A concurrent exhibition at Hal Bromm’s East Village gallery included paintings on wood and paper, a plaster construction, and an interior installation. The installation, Passage for an Acrobatic Worship, 1985, was an intimate, isolating work that provided a counterpoint to Pinto’s more open-ended public piece. One entered a narrow darkened corridor that curved out sharply from a wall of the gallery and permitted movement in a clockwise direction only. The corridor ended abruptly at the base of an inclined beam with a perpendicular foot, above which there was a small slot that provided the installation’s only source of interior light. One could recline on this beam fora moment of isolated reflection; leather straps, similar to the handles on a vaulting horse, were provided in case meditation should lead to impulsive acrobatics. In this installation, Pinto confirmed (as she had in earlier work) that discipline derives from introspection and is not outwardly imposed.
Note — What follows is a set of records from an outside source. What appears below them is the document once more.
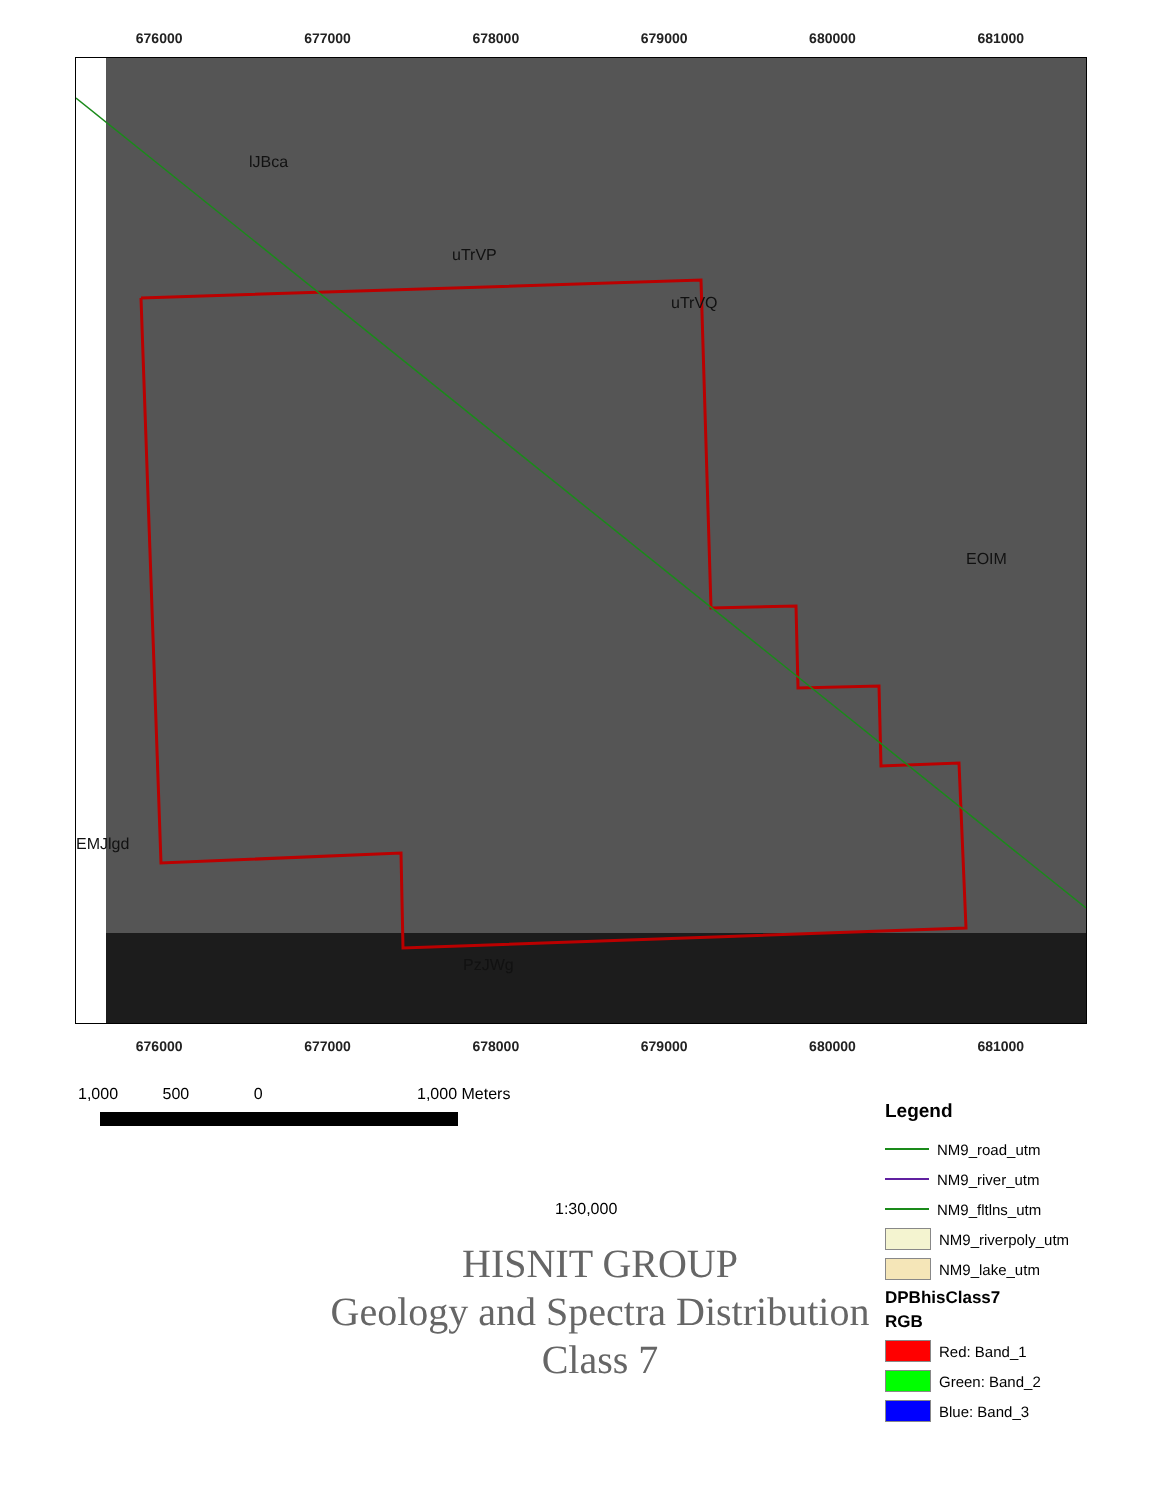676000 677000 678000 679000 680000 681000
lJBca
uTrVP
uTrVQ
EOIM
EMJlgd
PzJWg
676000 677000 678000 679000 680000 681000
1,000 500 0 1,000 Meters
1:30,000
HISNIT GROUP
Geology and Spectra Distribution
Class 7
Legend
NM9_road_utm
NM9_river_utm
NM9_fltlns_utm
NM9_riverpoly_utm
NM9_lake_utm
DPBhisClass7
RGB
Red: Band_1
Green: Band_2
Blue: Band_3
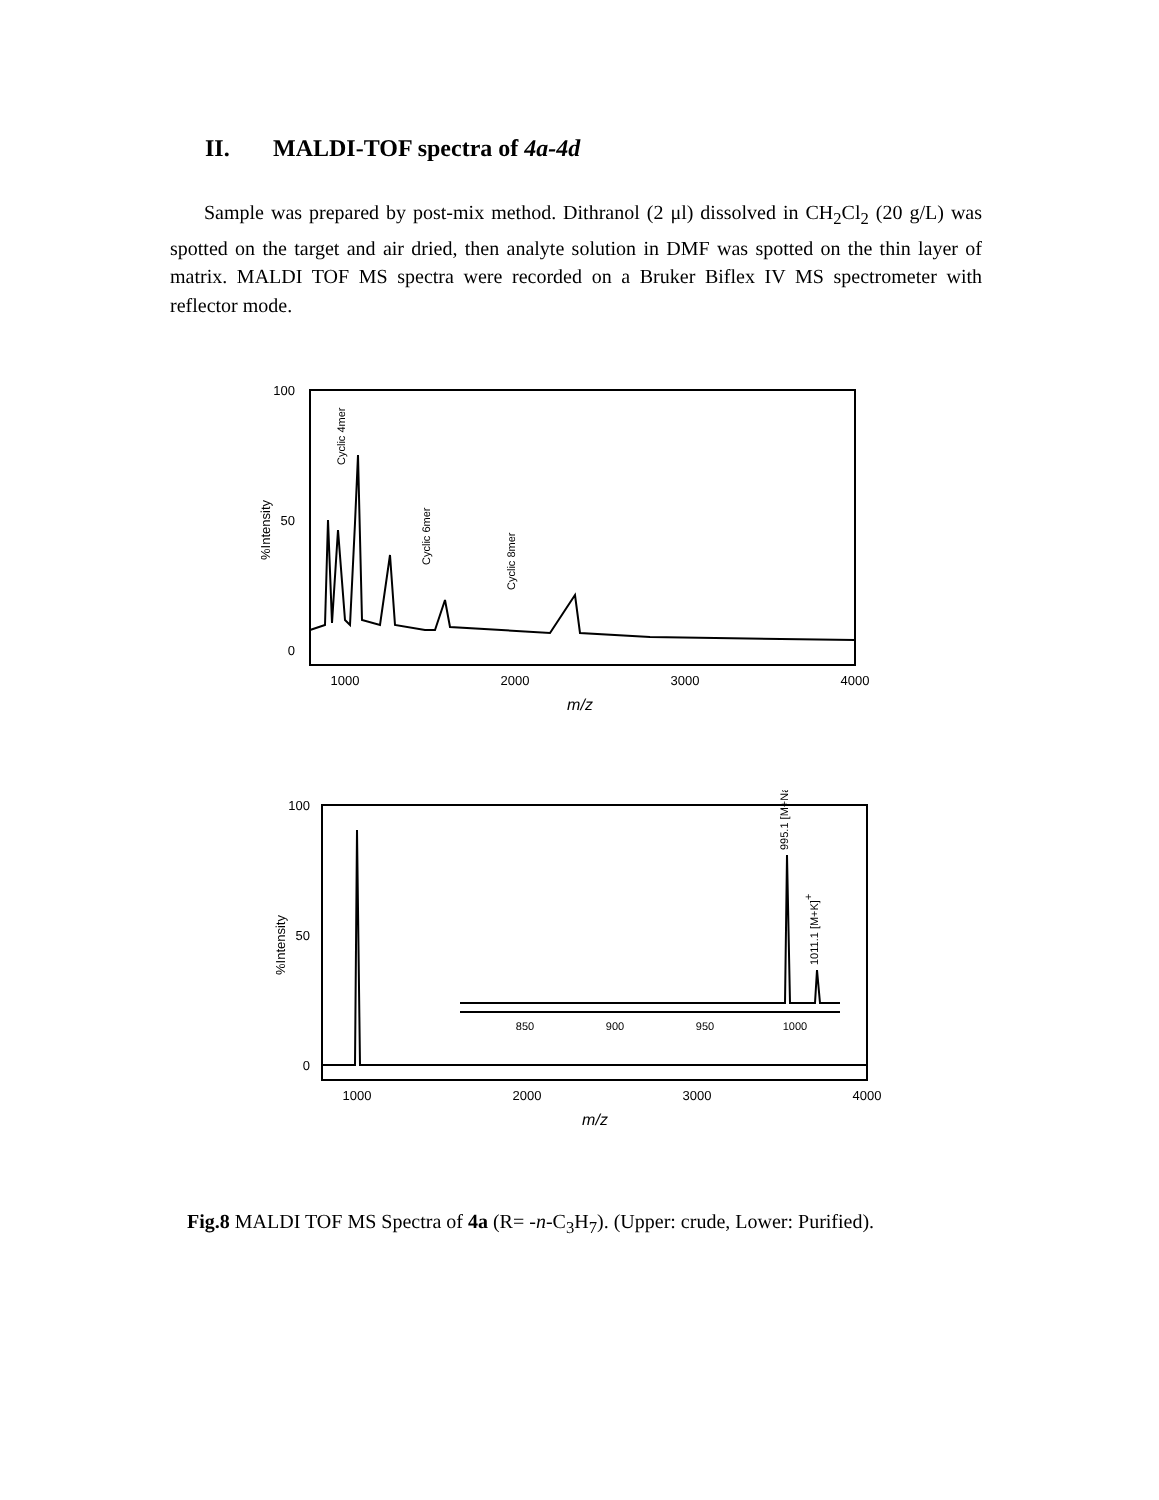II. MALDI-TOF spectra of 4a-4d
Sample was prepared by post-mix method. Dithranol (2 μl) dissolved in CH<sub>2</sub>Cl<sub>2</sub> (20 g/L) was spotted on the target and air dried, then analyte solution in DMF was spotted on the thin layer of matrix. MALDI TOF MS spectra were recorded on a Bruker Biflex IV MS spectrometer with reflector mode.
100
50
0
%Intensity
Cyclic 4mer
Cyclic 6mer
Cyclic 8mer
1000
2000
3000
4000
m/z
100
50
0
%Intensity
850
900
950
1000
995.1 [M+Na]+
1011.1 [M+K]+
1000
2000
3000
4000
m/z
Fig.8 MALDI TOF MS Spectra of 4a (R= -n-C<sub>3</sub>H<sub>7</sub>). (Upper: crude, Lower: Purified).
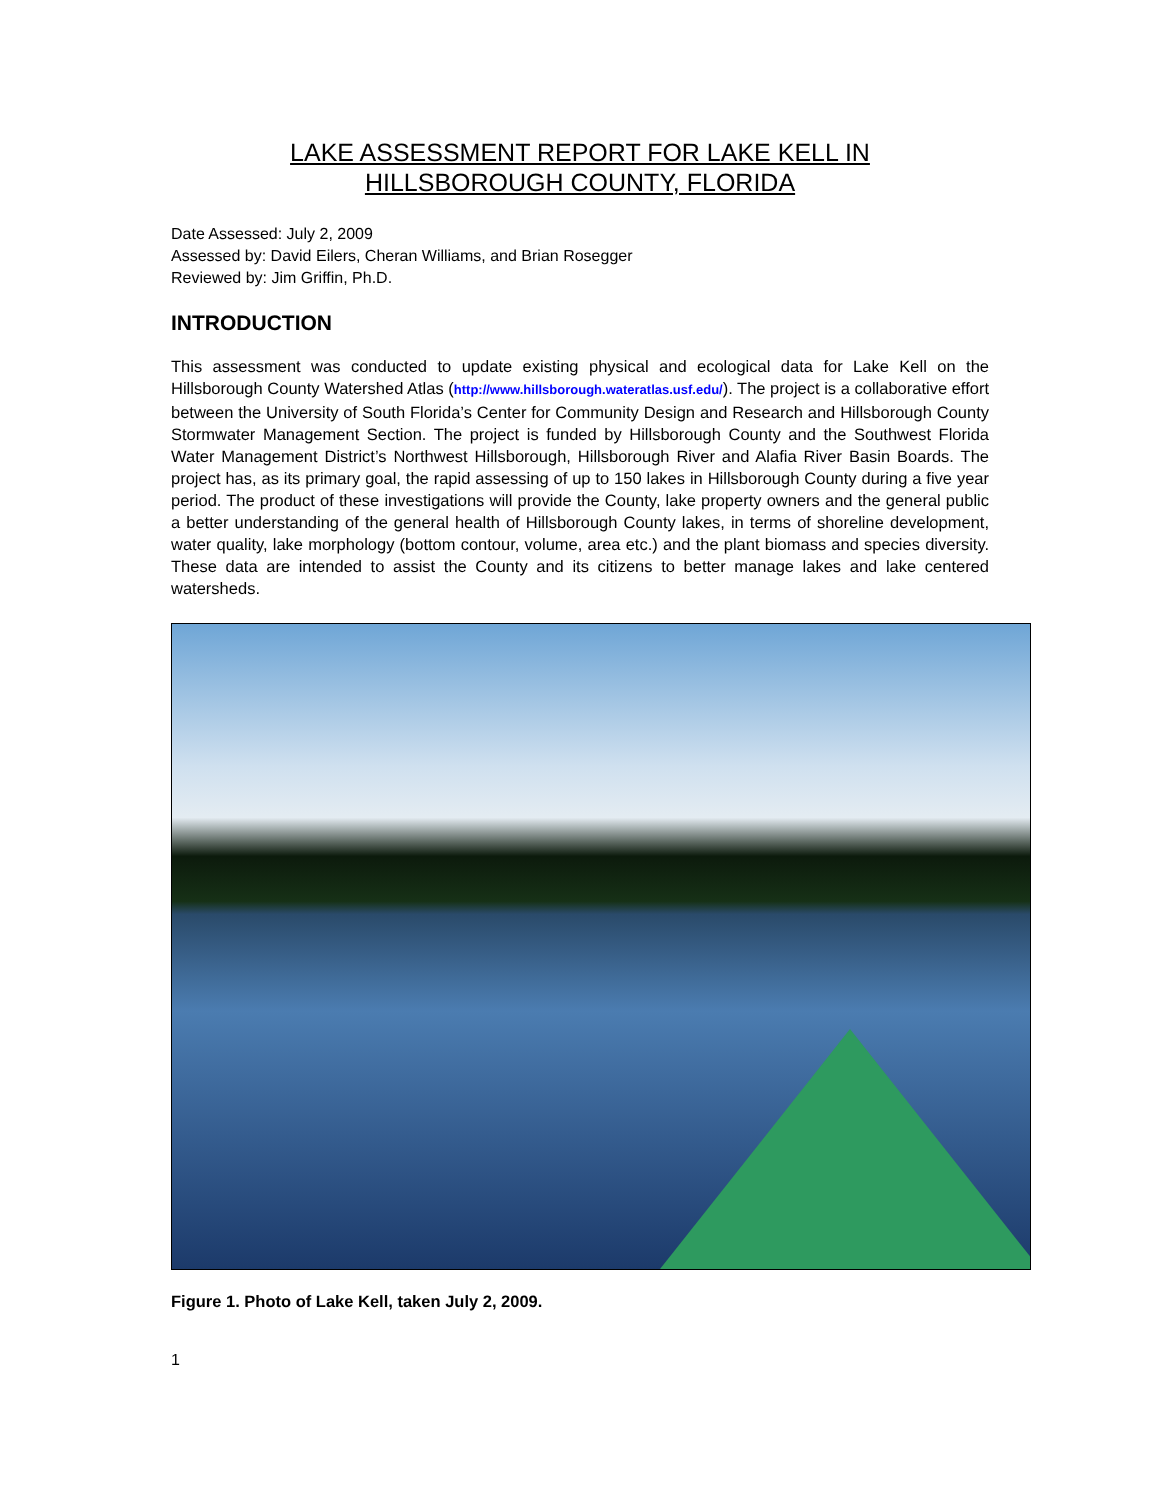LAKE ASSESSMENT REPORT FOR LAKE KELL IN
HILLSBOROUGH COUNTY, FLORIDA
Date Assessed: July 2, 2009
Assessed by: David Eilers, Cheran Williams, and Brian Rosegger
Reviewed by: Jim Griffin, Ph.D.
INTRODUCTION
This assessment was conducted to update existing physical and ecological data for Lake Kell on the Hillsborough County Watershed Atlas (http://www.hillsborough.wateratlas.usf.edu/). The project is a collaborative effort between the University of South Florida’s Center for Community Design and Research and Hillsborough County Stormwater Management Section. The project is funded by Hillsborough County and the Southwest Florida Water Management District’s Northwest Hillsborough, Hillsborough River and Alafia River Basin Boards. The project has, as its primary goal, the rapid assessing of up to 150 lakes in Hillsborough County during a five year period. The product of these investigations will provide the County, lake property owners and the general public a better understanding of the general health of Hillsborough County lakes, in terms of shoreline development, water quality, lake morphology (bottom contour, volume, area etc.) and the plant biomass and species diversity. These data are intended to assist the County and its citizens to better manage lakes and lake centered watersheds.
Figure 1. Photo of Lake Kell, taken July 2, 2009.
1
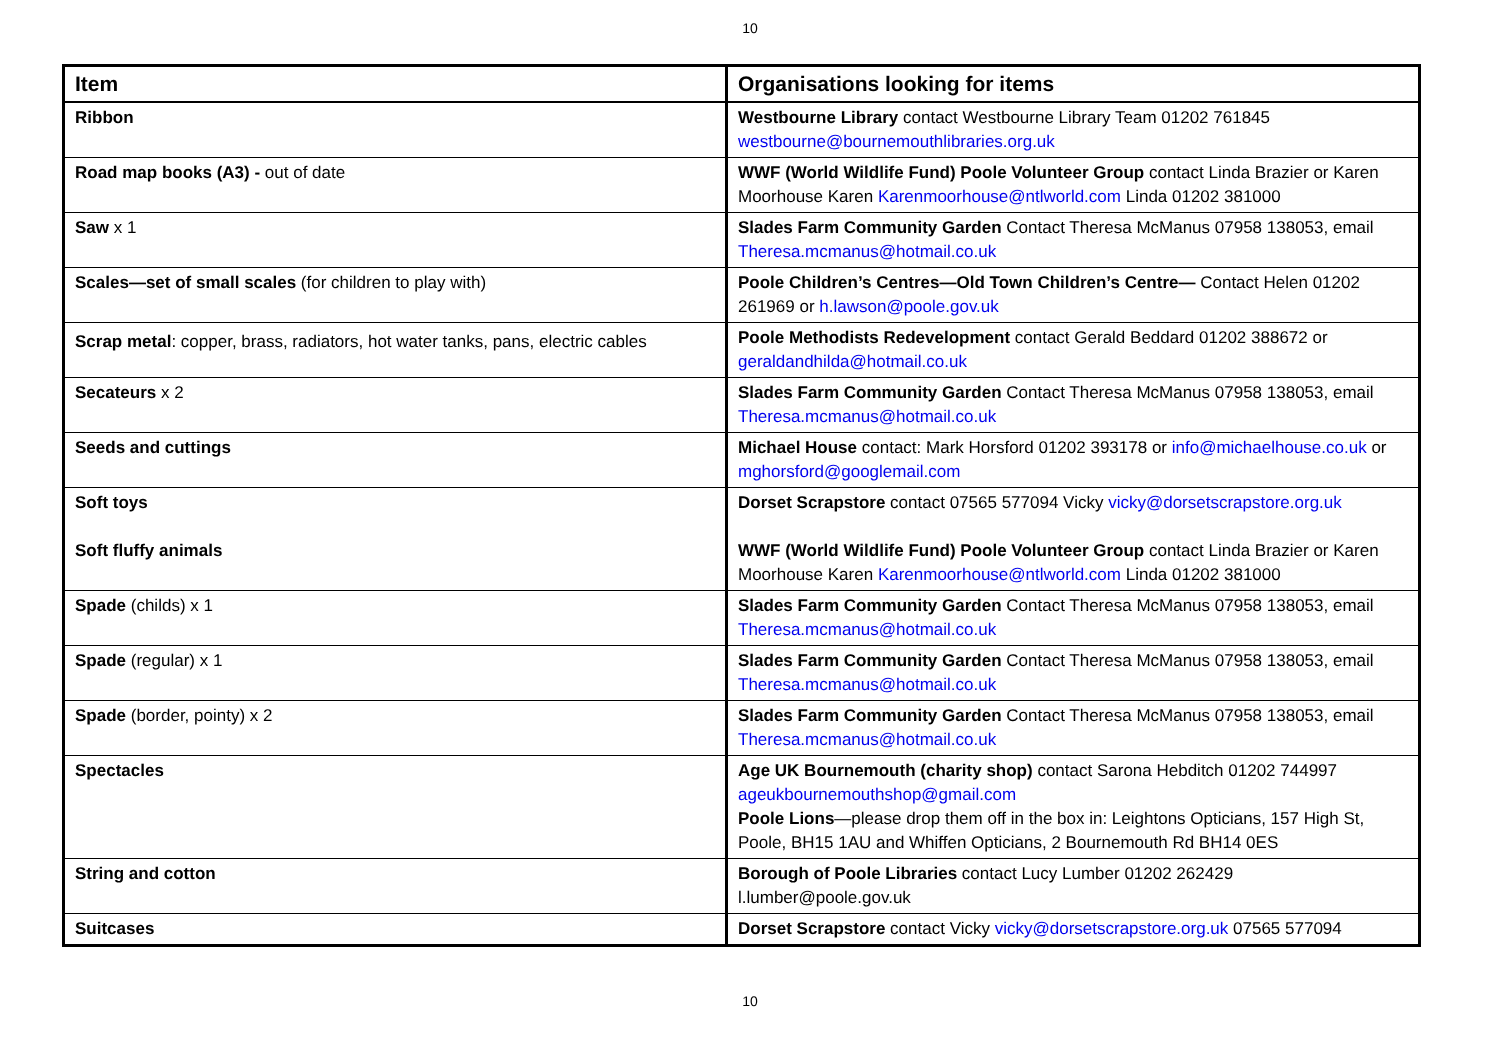10
| Item | Organisations looking for items |
| --- | --- |
| Ribbon | Westbourne Library contact Westbourne Library Team 01202 761845 westbourne@bournemouthlibraries.org.uk |
| Road map books (A3) - out of date | WWF (World Wildlife Fund) Poole Volunteer Group contact Linda Brazier or Karen Moorhouse Karen Karenmoorhouse@ntlworld.com Linda 01202 381000 |
| Saw x 1 | Slades Farm Community Garden Contact Theresa McManus 07958 138053, email Theresa.mcmanus@hotmail.co.uk |
| Scales—set of small scales (for children to play with) | Poole Children’s Centres—Old Town Children’s Centre— Contact Helen 01202 261969 or h.lawson@poole.gov.uk |
| Scrap metal : copper, brass, radiators, hot water tanks, pans, electric cables | Poole Methodists Redevelopment contact Gerald Beddard 01202 388672 or geraldandhilda@hotmail.co.uk |
| Secateurs x 2 | Slades Farm Community Garden Contact Theresa McManus 07958 138053, email Theresa.mcmanus@hotmail.co.uk |
| Seeds and cuttings | Michael House contact: Mark Horsford 01202 393178 or info@michaelhouse.co.uk or mghorsford@googlemail.com |
| Soft toys Soft fluffy animals | Dorset Scrapstore contact 07565 577094 Vicky vicky@dorsetscrapstore.org.uk WWF (World Wildlife Fund) Poole Volunteer Group contact Linda Brazier or Karen Moorhouse Karen Karenmoorhouse@ntlworld.com Linda 01202 381000 |
| Spade (childs) x 1 | Slades Farm Community Garden Contact Theresa McManus 07958 138053, email Theresa.mcmanus@hotmail.co.uk |
| Spade (regular) x 1 | Slades Farm Community Garden Contact Theresa McManus 07958 138053, email Theresa.mcmanus@hotmail.co.uk |
| Spade (border, pointy) x 2 | Slades Farm Community Garden Contact Theresa McManus 07958 138053, email Theresa.mcmanus@hotmail.co.uk |
| Spectacles | Age UK Bournemouth (charity shop) contact Sarona Hebditch 01202 744997 ageukbournemouthshop@gmail.com Poole Lions —please drop them off in the box in: Leightons Opticians, 157 High St, Poole, BH15 1AU and Whiffen Opticians, 2 Bournemouth Rd BH14 0ES |
| String and cotton | Borough of Poole Libraries contact Lucy Lumber 01202 262429 l.lumber@poole.gov.uk |
| Suitcases | Dorset Scrapstore contact Vicky vicky@dorsetscrapstore.org.uk 07565 577094 |
10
Pinto’s large installations engage on many levels. The act or the promise of passage, as well as the works’ titles, encourage an interpretive, theoretical reading, and she has a clear understanding of the difference between public and private production. Although her lexicon of unusual sources did not, in the recent constructions, seem to significantly advance her ideological investigations, there is in all of her work a sense of impending breakthrough to the exposure of the myths that structure our society and bind us to the past.